9 – mitochondrie : centrale d’énergie de la cellule (lieu de production d’ATP – adénosine triphosphate –, source d’énergie biochimique utile à la division cellulaire, aux métabolismes dont la synthèse de protéines, le mouvement pour les cellules musculaires…). L’ATP est produite notamment via le cycle de Krebs (cycle biochimique complexe) qui utilise notamment des sucres (glucose) ou des lipides ou encore des protéines comme carburant primaire. Les mitochondries contiennent de l’ADN issu de la mère, mais nous n’en parlerons pas cette fois.
11 – cytosol : liquide dans lequel baignent les organites de la cellule.
12 – lysosome : organite spécialisé dans la digestion intracellulaire de différents organites usés/détruits ou divers déchets.

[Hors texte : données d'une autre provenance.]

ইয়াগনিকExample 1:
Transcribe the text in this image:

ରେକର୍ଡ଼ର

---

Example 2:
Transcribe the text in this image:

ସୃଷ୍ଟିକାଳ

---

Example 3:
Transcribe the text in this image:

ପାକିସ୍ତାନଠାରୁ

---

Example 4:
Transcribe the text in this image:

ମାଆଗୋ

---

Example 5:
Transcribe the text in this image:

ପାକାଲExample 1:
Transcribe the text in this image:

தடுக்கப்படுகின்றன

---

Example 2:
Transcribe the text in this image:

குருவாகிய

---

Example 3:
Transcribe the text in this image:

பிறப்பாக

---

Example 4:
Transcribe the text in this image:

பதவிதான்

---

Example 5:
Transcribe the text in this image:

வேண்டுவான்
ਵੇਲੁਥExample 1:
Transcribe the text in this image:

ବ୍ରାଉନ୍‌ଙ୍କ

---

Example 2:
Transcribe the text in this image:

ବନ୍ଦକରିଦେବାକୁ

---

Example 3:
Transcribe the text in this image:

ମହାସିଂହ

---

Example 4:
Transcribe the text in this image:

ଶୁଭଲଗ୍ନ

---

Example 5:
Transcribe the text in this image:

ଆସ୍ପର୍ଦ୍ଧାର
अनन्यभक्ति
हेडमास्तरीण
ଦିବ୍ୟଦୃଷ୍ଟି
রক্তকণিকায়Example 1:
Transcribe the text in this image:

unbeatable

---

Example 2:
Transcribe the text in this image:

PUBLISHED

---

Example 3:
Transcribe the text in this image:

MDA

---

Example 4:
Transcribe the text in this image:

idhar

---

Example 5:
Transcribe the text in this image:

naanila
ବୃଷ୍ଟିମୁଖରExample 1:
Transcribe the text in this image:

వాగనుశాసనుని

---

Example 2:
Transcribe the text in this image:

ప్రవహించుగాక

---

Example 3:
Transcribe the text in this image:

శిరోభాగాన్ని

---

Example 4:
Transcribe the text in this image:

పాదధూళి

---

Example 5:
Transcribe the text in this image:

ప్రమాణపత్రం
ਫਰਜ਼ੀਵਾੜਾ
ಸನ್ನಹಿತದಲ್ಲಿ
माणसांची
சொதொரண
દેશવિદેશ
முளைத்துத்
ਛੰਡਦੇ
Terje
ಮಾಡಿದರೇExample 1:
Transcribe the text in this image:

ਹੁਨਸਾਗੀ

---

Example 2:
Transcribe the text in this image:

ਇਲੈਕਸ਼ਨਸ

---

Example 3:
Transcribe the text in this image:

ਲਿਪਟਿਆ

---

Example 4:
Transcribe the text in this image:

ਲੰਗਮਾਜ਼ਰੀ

13 – centriole : organite impliqué notamment dans la division cellulaire (faire d’une cellule deux cellules équivalentes).
14 – membrane cellulaire ou membrane plasmique : permet de délimiter la cellule et de l’isoler de l’extérieur. Cette membrane est constituée de deux composants principaux : des phospholipides (tête d’acide phosphorique hydrophile et queues lipidiques hydrophobes) et des protéines qui jouent un grand nombre de rôles dans la membrane cellulaire et bien au-delà.

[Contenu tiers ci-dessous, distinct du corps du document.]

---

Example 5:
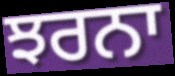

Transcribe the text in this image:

ਝਰਨਾ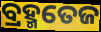
ବ୍ରହ୍ମତେଜ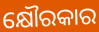
କ୍ଷୌରକାର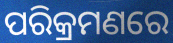
ପରିକ୍ରମଣରେ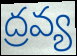
ద్రవ్య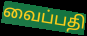
வைப்பதி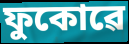
ফুকোৱেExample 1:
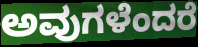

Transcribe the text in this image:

ಅವುಗಳೆಂದರೆ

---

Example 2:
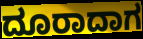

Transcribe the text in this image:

ದೂರಾದಾಗ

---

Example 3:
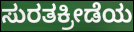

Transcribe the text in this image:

ಸುರತಕ್ರೀಡೆಯ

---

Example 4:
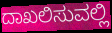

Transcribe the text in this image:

ದಾಖಲಿಸುವಲ್ಲಿ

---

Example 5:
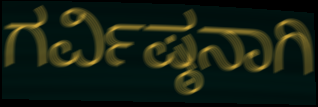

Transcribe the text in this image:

ಗರ್ವಿಷ್ಠನಾಗಿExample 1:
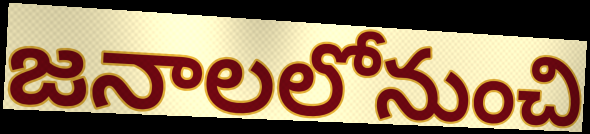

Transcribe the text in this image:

జనాలలోనుంచి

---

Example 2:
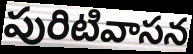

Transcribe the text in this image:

పురిటివాసన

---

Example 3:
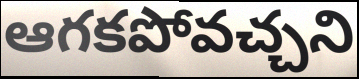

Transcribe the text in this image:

ఆగకపోవచ్చని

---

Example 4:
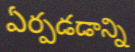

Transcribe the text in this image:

ఏర్పడడాన్ని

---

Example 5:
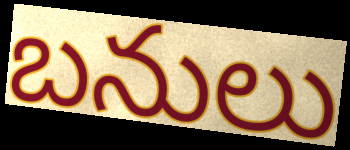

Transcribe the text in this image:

బనులు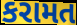
કરામતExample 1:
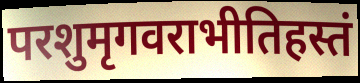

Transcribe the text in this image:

परशुमृगवराभीतिहस्तं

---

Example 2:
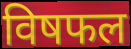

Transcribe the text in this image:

विषफल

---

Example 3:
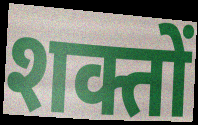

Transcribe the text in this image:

शक्तों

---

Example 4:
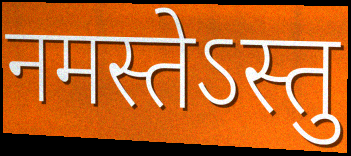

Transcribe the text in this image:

नमस्तेऽस्तु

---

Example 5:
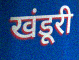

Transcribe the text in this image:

खंडूरीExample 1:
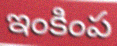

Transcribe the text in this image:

ఇంకింప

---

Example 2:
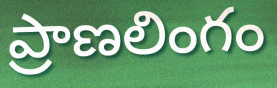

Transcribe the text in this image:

ప్రాణలింగం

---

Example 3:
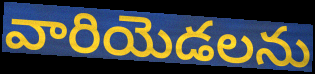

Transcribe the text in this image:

వారియెడలను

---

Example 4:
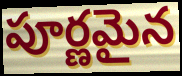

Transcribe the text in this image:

పూర్ణమైన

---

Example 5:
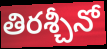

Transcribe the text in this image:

తిరశ్చీనోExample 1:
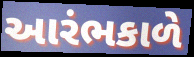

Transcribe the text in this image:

આરંભકાળે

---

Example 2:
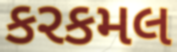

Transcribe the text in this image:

કરકમલ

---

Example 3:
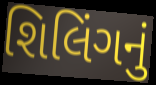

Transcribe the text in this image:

શિલિંગનું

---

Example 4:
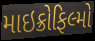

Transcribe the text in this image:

માઇક્રોફિલ્મો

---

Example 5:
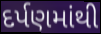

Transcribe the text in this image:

દર્પણમાંથીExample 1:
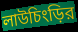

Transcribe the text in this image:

লাউচিংড়ির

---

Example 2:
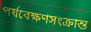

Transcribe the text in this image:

পর্যবেক্ষণসংক্রান্ত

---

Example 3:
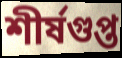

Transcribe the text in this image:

শীর্ষগুপ্ত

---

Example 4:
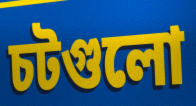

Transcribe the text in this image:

চটগুলো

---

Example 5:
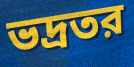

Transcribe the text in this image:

ভদ্রতর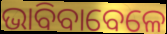
ଭାବିବାବେଳେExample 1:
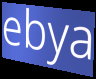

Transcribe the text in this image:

ebya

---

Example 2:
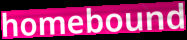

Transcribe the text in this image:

homebound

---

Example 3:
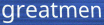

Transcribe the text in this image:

greatmen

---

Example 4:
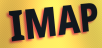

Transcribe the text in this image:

IMAP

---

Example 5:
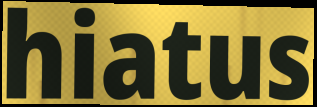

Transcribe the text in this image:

hiatusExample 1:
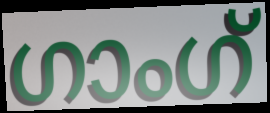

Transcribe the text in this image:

ഗാംഗ്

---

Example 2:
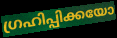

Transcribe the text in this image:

ഗ്രഹിപ്പിക്കയോ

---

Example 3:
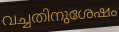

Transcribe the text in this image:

വച്ചതിനുശേഷം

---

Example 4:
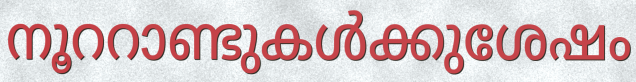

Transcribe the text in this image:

നൂററാണ്ടുകൾക്കുശേഷം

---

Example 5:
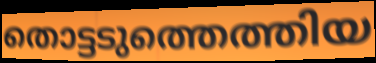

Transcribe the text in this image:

തൊട്ടടുത്തെത്തിയ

Voici le décor général posé. A noter cependant que l’organisme comporte des tas de cellules très différentes, parfois hautement spécialisées, parmi lesquelles on peut citer :
- les cellules musculaires (muscles squelettiques) qui peuvent faire plusieurs centimètres de long et possèdent plusieurs noyaux (toutes les autres cellules du corps ont un unique noyau) ;
- les globules rouges ou hématies ou érythrocytes qui constituent la part la plus importante du sang. Chez les mammifères, les globules rouges n’ont pas de noyau (ce sont les seules cellules dépourvues de noyau) ;
- les globules blancs ou leucocytes dont il existe plusieurs formes, assurent la défense immunitaire de l’organisme, seuls (immunité naturelle ou innée) ou via des anticorps (immunité adaptative). Les anticorps sont des molécules (protéines particulières) produites pas une variété particulière de globules blancs : les plasmocytes issus des lymphocytes B. Ces anticorps sont toujours produits de manière très précise de façon à venir lier parfaitement aux antigènes. Les antigènes sont des macromolécules généralement issues d’un organisme étranger (un petit morceau de paroi cellulaire d’un virus, d’une bactérie…). Les anticorps viennent généralement neutraliser les antigènes et par conséquent l’organisme étranger en entier qui peut ensuite être « dévoré » notamment par certains types de lymphocytes (types de globules blancs).